+++ Data supplied +++

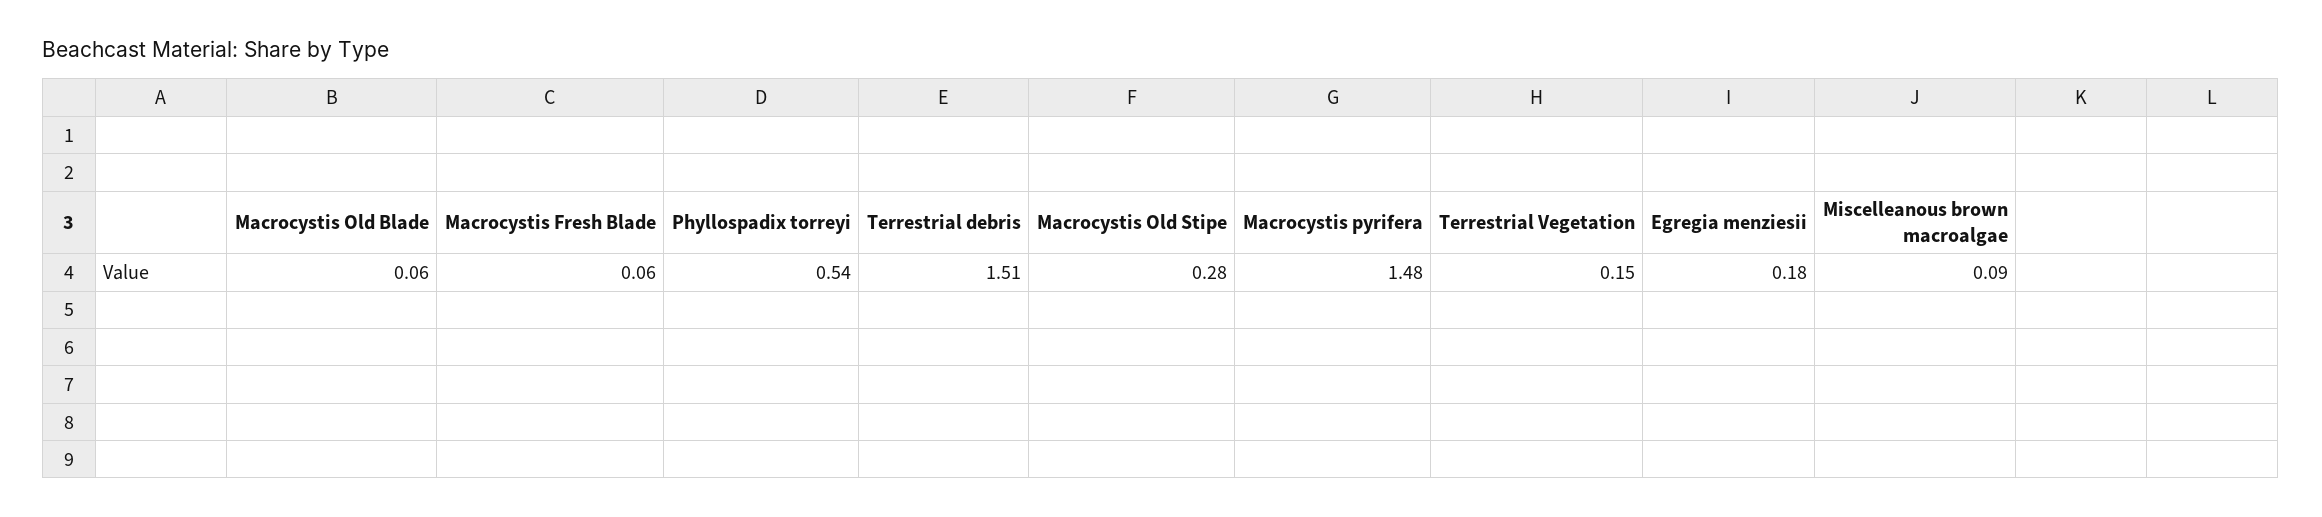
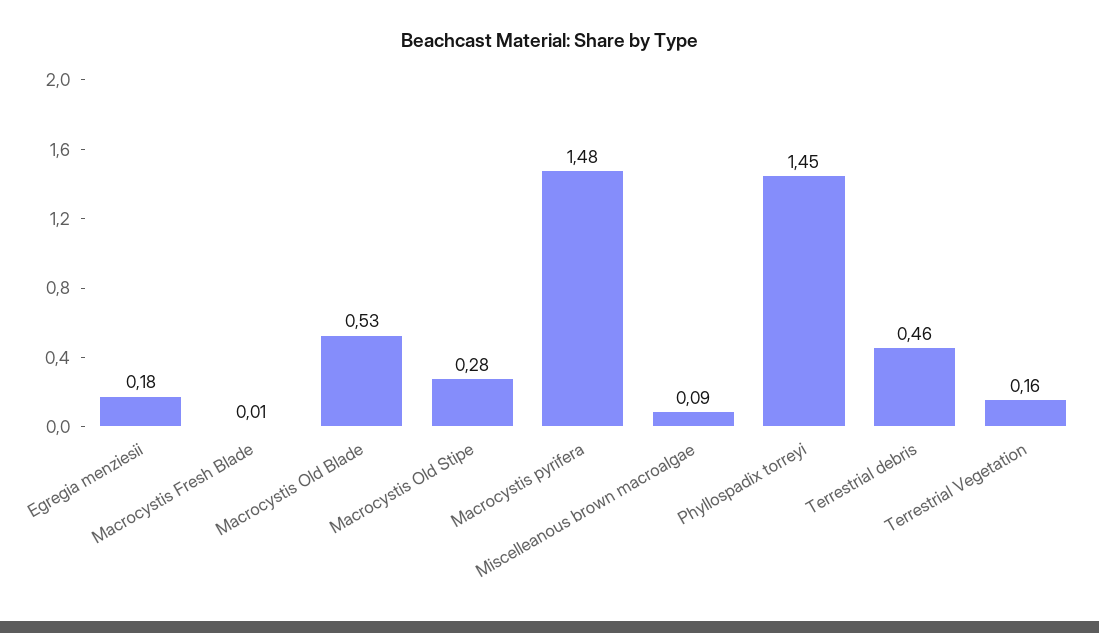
Macrocystis Old Blade: 0.06 -> 0.53
Macrocystis Fresh Blade: 0.06 -> 0.01
Phyllospadix torreyi: 0.54 -> 1.45
Terrestrial debris: 1.51 -> 0.46
Terrestrial Vegetation: 0.15 -> 0.16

+++

Work to complete:
No picture belongs in the answer, but every word of the records above does, exactly as given.

Expected answer:
Macrocystis Old Blade: 0.06 -> 0.53
Macrocystis Fresh Blade: 0.06 -> 0.01
Phyllospadix torreyi: 0.54 -> 1.45
Terrestrial debris: 1.51 -> 0.46
Terrestrial Vegetation: 0.15 -> 0.16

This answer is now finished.